= Watermark (data file) =

Method used in data files

A watermark stored in a data file refers to a method for ensuring data integrity which combines aspects of data hashing and digital watermarking. Both are useful for tamper detection, though each has its own advantages and disadvantages.

== Data hashing ==
A typical data hash will process an input file to produce an alphanumeric string unique to the data file. Should the file be modified, such as if one or more bit changes occur within this original file, the same hash process on the modified file will produce a different alphanumeric. Through this method, a trusted source can calculate the hash of an original data file and subscribers can verify the integrity of the data. The subscriber simply compares a hash of the received data file with the known hash from the trusted source. This can lead to two situations: the hash being the same or the hash being different.

If the hash results are the same, the systems involved can have an appropriate degree of confidence to the integrity of the received data. On the other hand, if the hash results are different, they can conclude that the received data file has been altered.

This process is common in P2P networks, for example the BitTorrent protocol. Once a part of the file is downloaded, the data is then checked against the hash key (known as a hash check). Upon this result, the data is kept or discarded.

== Digital watermarking ==

Digital watermarking is distinctly different from data hashing. It is the process of altering the original data file, allowing for the subsequent recovery of embedded auxiliary data referred to as a watermark.

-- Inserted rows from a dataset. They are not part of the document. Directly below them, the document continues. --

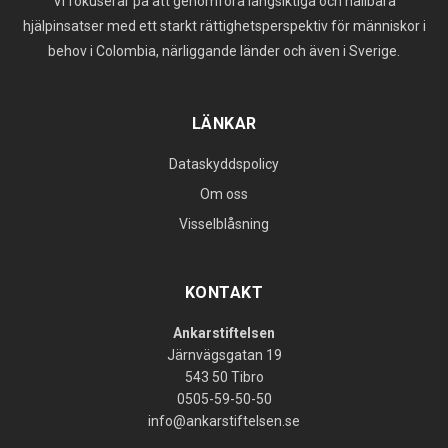
Vi fokuserar på att genomföra långsiktiga och hållbara
hjälpinsatser med ett starkt rättighetsperspektiv för människor i
behov i Colombia, närliggande länder och även i Sverige.
LÄNKAR
Dataskyddspolicy
Om oss
Visselblåsning
KONTAKT
Ankarstiftelsen
Järnvägsgatan 19
543 50 Tibro
0505-59-50-50
info@ankarstiftelsen.se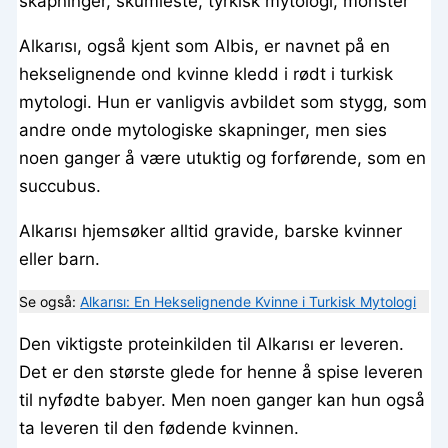
Alkarısı, også kjent som Albis, er navnet på en
hekselignende ond kvinne kledd i rødt i turkisk
mytologi. Hun er vanligvis avbildet som stygg, som
andre onde mytologiske skapninger, men sies
noen ganger å være utuktig og forførende, som en
succubus.
Alkarısı hjemsøker alltid gravide, barske kvinner
eller barn.
Se også:
Alkarısı: En Hekselignende Kvinne i Turkisk Mytologi
Den viktigste proteinkilden til Alkarısı er leveren.
Det er den største glede for henne å spise leveren
til nyfødte babyer. Men noen ganger kan hun også
ta leveren til den fødende kvinnen.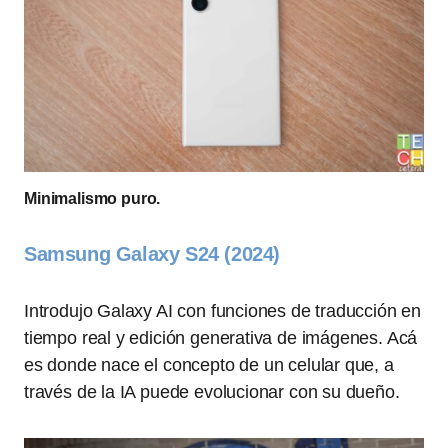
Minimalismo puro.
Samsung Galaxy S24 (2024)
Introdujo Galaxy AI con funciones de traducción en
tiempo real y edición generativa de imágenes. Acá
es donde nace el concepto de un celular que, a
través de la IA puede evolucionar con su dueño.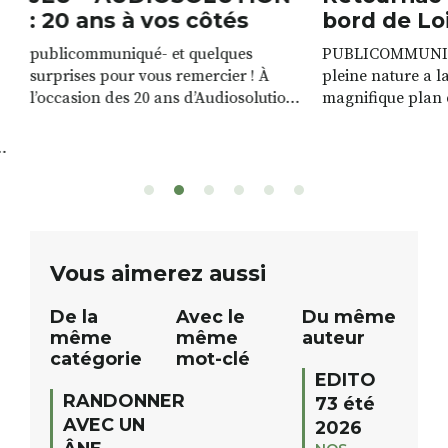
: 20 ans à vos côtés
bord de Lo
publicommuniqué- et quelques
PUBLICOMMUNIQU
surprises pour vous remercier ! À
pleine nature a l
l’occasion des 20 ans d’Audiosolution,
magnifique plan d
nous avons le plaisir d’organiser un
de rivière qui s’é
grand tirage au sort réservé à nos
plus d’un kilomètr
patients. De nombreux lots locaux
Le plan d’eau est 
sont à gagner, sélectionnés auprès
canoé / kayak 1 à
de commerçants, artisans et
solo, duo ou géan
partenaires de notre territoire : tirage
personnes. […]
public Samedi 26 septembre 2026 à
ue
Vous aimerez aussi
12h à […]
De la
Avec le
Du même
même
même
auteur
catégorie
mot-clé
EDITO
RANDONNER
73 été
AVEC UN
2026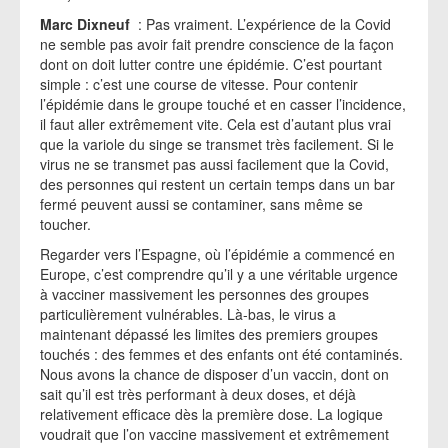
Marc Dixneuf
: Pas vraiment. L’expérience de la Covid
ne semble pas avoir fait prendre conscience de la façon
dont on doit lutter contre une épidémie. C’est pourtant
simple : c’est une course de vitesse. Pour contenir
l’épidémie dans le groupe touché et en casser l’incidence,
il faut aller extrêmement vite. Cela est d’autant plus vrai
que la variole du singe se transmet très facilement. Si le
virus ne se transmet pas aussi facilement que la Covid,
des personnes qui restent un certain temps dans un bar
fermé peuvent aussi se contaminer, sans même se
toucher.
Regarder vers l’Espagne, où l’épidémie a commencé en
Europe, c’est comprendre qu’il y a une véritable urgence
à vacciner massivement les personnes des groupes
particulièrement vulnérables. Là-bas, le virus a
maintenant dépassé les limites des premiers groupes
touchés : des femmes et des enfants ont été contaminés.
Nous avons la chance de disposer d’un vaccin, dont on
sait qu’il est très performant à deux doses, et déjà
relativement efficace dès la première dose. La logique
voudrait que l’on vaccine massivement et extrêmement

A subscriber, with knowledge of the watermark and how it is recovered, can determine (to a certain extent) whether significant changes have occurred within the data file. Depending on the specific method used, recovery of the embedded auxiliary data can be robust to post-processing (such as lossy compression).

If the data file to be retrieved is an image, the provider can embed a watermark for protection purposes. The process allows tolerance to some change, while still maintaining an association with the original image file. Researchers have also developed techniques that embed components of the image within the image. This can help identify portions of the image that may contain unauthorized changes and even help in recovering some of the lost data.

A disadvantage of digital watermarking is that a subscriber cannot significantly alter some files without sacrificing the quality or utility of the data. This can be true of various files including image data, audio data, and computer code.